When your RV travel prospecting hits a pay streak, you may want to return to the site of your discovery and continue working it and recovering gold or other precious metals. You might wish to file an official mining claim if your discovery was on U.S. federal lands in the Lower 48 states or anywhere in the state of Alaska.
Most RVers have heard of mining claims on U.S. federal lands, i.e., public lands administered by the U.S. Forest Service or Bureau of Land Management. However, people tend to think of staking a mining claim in the abstract and are not sure just how to do it.
There are rules, sometimes both state and federal requirements and procedures, that must be strictly adhered to in order to validate a mining claim and prevent cancellation.
Here’s how to file a mining claim
A Placer claim covers up to 20 acres of land and can be used to recover mineral values in stream beds, banks, and old dry stream gravels near the surface.
A Lode claim covers 1,500 feet in length along a vein or ledge discovered to contain valuable minerals. The width of a lode claim is 600 feet, i.e., 300 feet on either side of the center line of the vein or lode. The end lines of the lode claim must be parallel to qualify for underground extra lateral rights. Those are essentially the legal right to follow the vein or ore shoot as far as it extends, even if that means tunneling underneath or onto another mining claim.
Why the difference?
The differences arise from the nature of mining the two types of claims. Placer claims involve working materials at the surface, often but not always around stream beds. Lode claims are for excavating below the surface to follow veins and ore shoots underground. Thus, the rectangular dimensions surround a mineralized outcropping or exposed fault that dips underground.
For a detailed description of filing mining claims on federal lands, you can access online an official U.S. Department of Agriculture Mining Claims Packet at USDA.gov. The U.S. Department of the Interior, Bureau of Land Management (BLM) also publishes a very informative Mining Claims Brochure.

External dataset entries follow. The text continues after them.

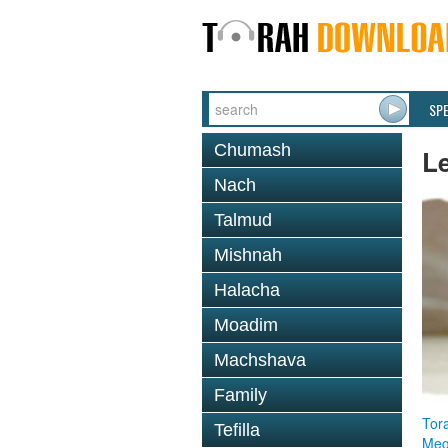
SP
Chumash
L
Nach
Talmud
Mishnah
Halacha
Moadim
Machshava
Family
Tor
Tefilla
Megi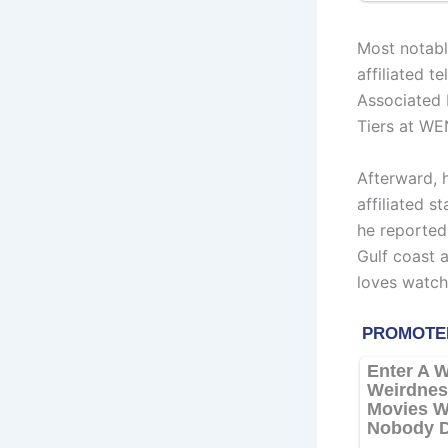
Most notab
affiliated 
Associated 
Tiers at WE
Afterward, 
affiliated s
he reported
Gulf coast a
loves watchi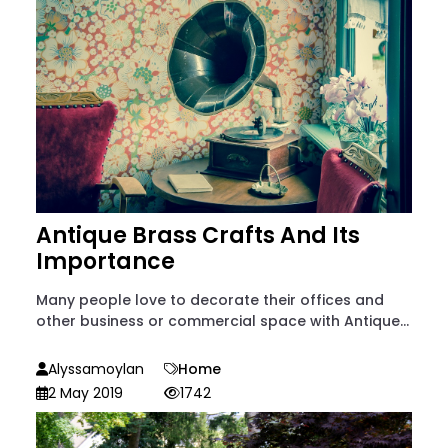
Antique Brass Crafts And Its
Importance
Many people love to decorate their offices and
other business or commercial space with Antique...
Alyssamoylan
Home
2 May 2019
1742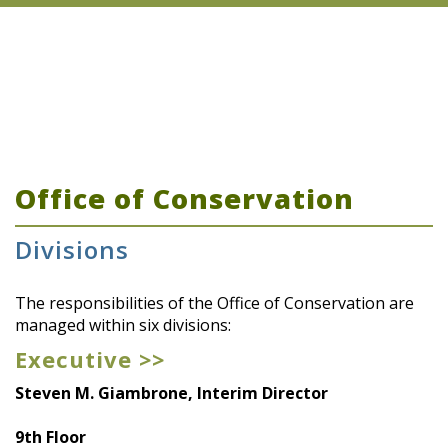
Office of Conservation
Divisions
The responsibilities of the Office of Conservation are
managed within six divisions:
Executive >>
Steven M. Giambrone, Interim Director
9th Floor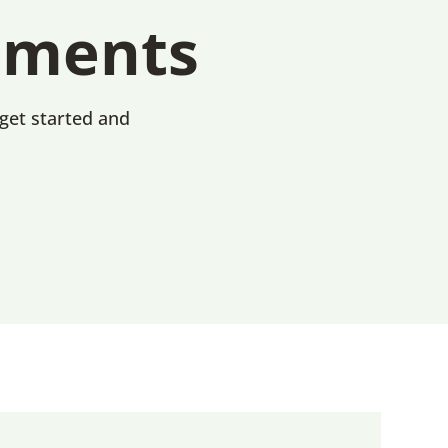
uments
 get started and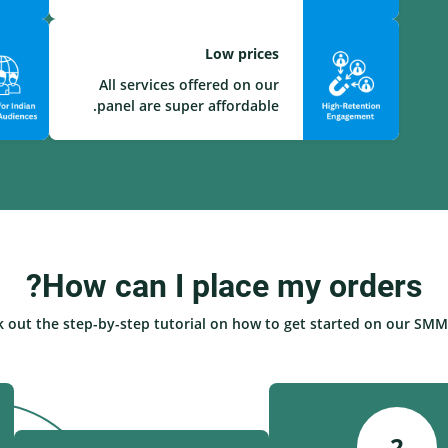
Low prices
All services offered on our
panel are super affordable.
How can I place my orders?
 out the step-by-step tutorial on how to get started on our SMM 
2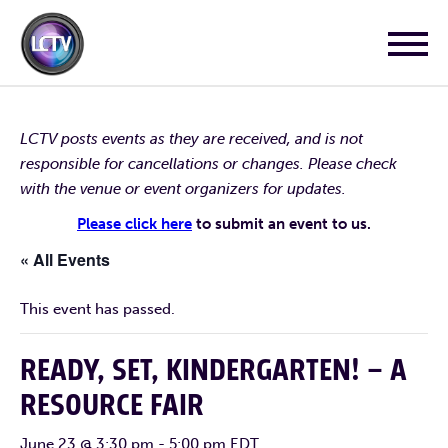
LCTV posts events as they are received, and is not
responsible for cancellations or changes. Please check
with the venue or event organizers for updates.
Please click here
to submit an event to us.
« All Events
This event has passed.
READY, SET, KINDERGARTEN! – A
RESOURCE FAIR
June 23 @ 3:30 pm
-
5:00 pm
EDT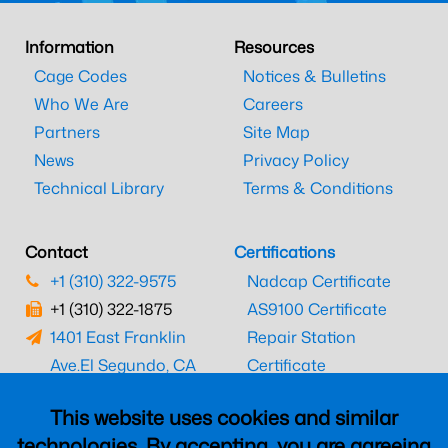
Information
Resources
Cage Codes
Notices & Bulletins
Who We Are
Careers
Partners
Site Map
News
Privacy Policy
Technical Library
Terms & Conditions
Contact
Certifications
+1 (310) 322-9575
Nadcap Certificate
+1 (310) 322-1875
AS9100 Certificate
1401 East Franklin
Repair Station
Ave.
El Segundo, CA
Certificate
90245
EASA Certificate
This website uses cookies and similar
CAAC Certificate
technologies. By accepting, you are agreeing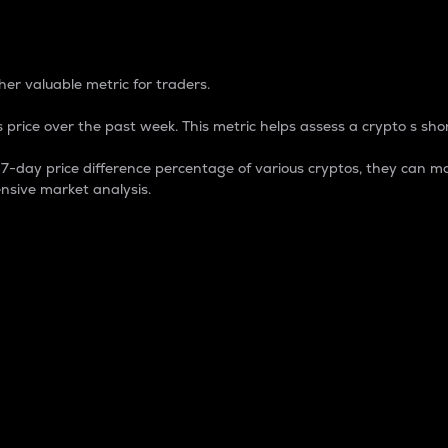
 Percentage
er valuable metric for traders.
 price over the past week. This metric helps assess a crypto s shor
day price difference percentage of various cryptos, they can ma
nsive market analysis.
 market cap.
 overall size and dominance of a particular crypto in the ma
fic crypto.
rculating supply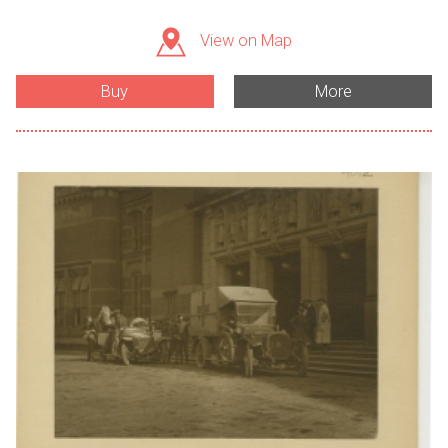
View on Map
Buy
More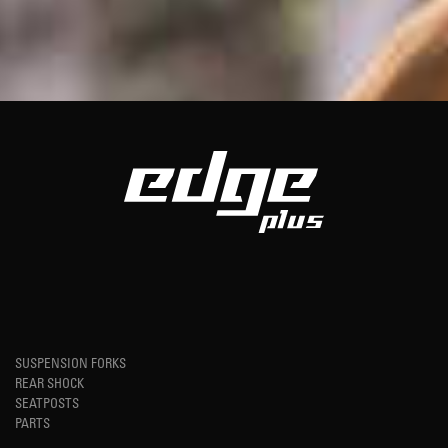
SUSPENSION FORKS
REAR SHOCK
SEATPOSTS
PARTS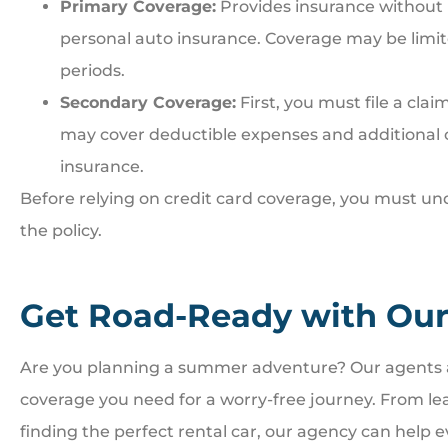
Primary Coverage:
Provides insurance without r
personal auto insurance. Coverage may be limited
periods.
Secondary Coverage:
First, you must file a cla
may cover deductible expenses and additional 
insurance.
Before relying on credit card coverage, you must un
the policy.
Get Road-Ready with Our
Are you planning a summer adventure? Our agents a
coverage you need for a worry-free journey. From le
finding the perfect rental car, our agency can help ev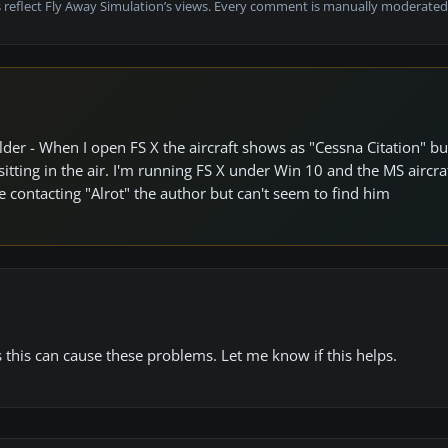
 reflect Fly Away Simulation’s views. Every comment is manually moderated
lder - When I open FS X the aircraft shows as "Cessna Citation" b
ts sitting in the air. I'm running FS X under Win 10 and the MS aircr
e contacting "Alrot" the author but can't seem to find him
this can cause these problems. Let me know if this helps.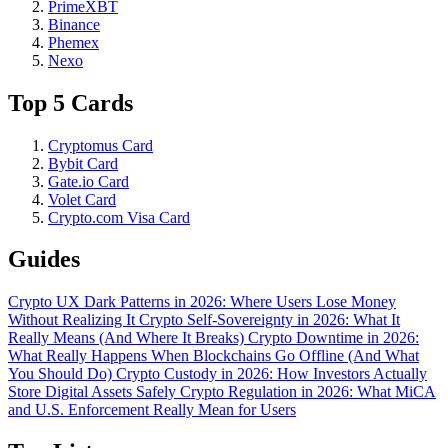
PrimeXBT
Binance
Phemex
Nexo
Top 5 Cards
Cryptomus Card
Bybit Card
Gate.io Card
Volet Card
Crypto.com Visa Card
Guides
Crypto UX Dark Patterns in 2026: Where Users Lose Money
Without Realizing It
Crypto Self-Sovereignty in 2026: What It
Really Means (And Where It Breaks)
Crypto Downtime in 2026:
What Really Happens When Blockchains Go Offline (And What
You Should Do)
Crypto Custody in 2026: How Investors Actually
Store Digital Assets Safely
Crypto Regulation in 2026: What MiCA
and U.S. Enforcement Really Mean for Users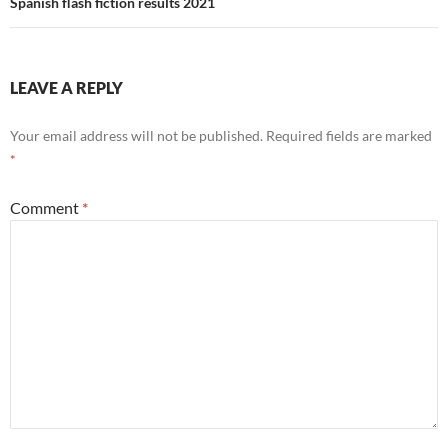
Spanish flash fiction results 2021
LEAVE A REPLY
Your email address will not be published.
Required fields are marked
*
Comment
*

Clearly marking mining claim boundaries as required by law
When you “stake” your claim, you must erect clear markings at the point of valuable mineral location, as well as of the claim boundaries. The rules are specific on what is required and how to do it. If you look this up on the internet, you will often see images of mining claim boundary markers made of PVC plastic pipe. These are no longer legal on U.S. federal lands due to the hazard to wildlife posed by these markers. Use stones or wood posts instead.
Recording a mining claim
There are two requirements here: 1. The claim must be filed or recorded with the County Clerk or Recorder (or, in the case of Alaska, the borough) where the claim is located; and 2. The mining claim must be recorded with the appropriate BLM state office within 90 days of the date of location. In Alaska, claims can be recorded with the BLM district office located in Fairbanks.
Under federal law, location notices must contain the following information:
- The date of physical location
- The names and mailing addresses of the locator(s)
- The name of the claim (e.g., “The Jumping Jack”)
- The type of claim (lode or placer)
- The total acreage included in the claim
- A geographical description of the parcel.
The BLM requires claimants to file copies of the official notice record filed at the county office with the BLM within 90 days of the date of location, along with a map of the claim boundaries. Any changes in claim boundaries or ownership must also be filed with the BLM.
A non-refundable processing fee of $20 is required to record each new claim, as well as a $37 location fee, and a $155 initial maintenance fee, all due at the time of recording. Note that a separate location notice must be filed for each mining claim, and the fees must be paid at the time of filing or else the claim will be declared invalid, which would enable anyone else to file on it.
One added benefit for boondockers is that the 14-day limit for dispersed camping on federal lands does not apply to an RVer who is prospecting or mining on a federal claim.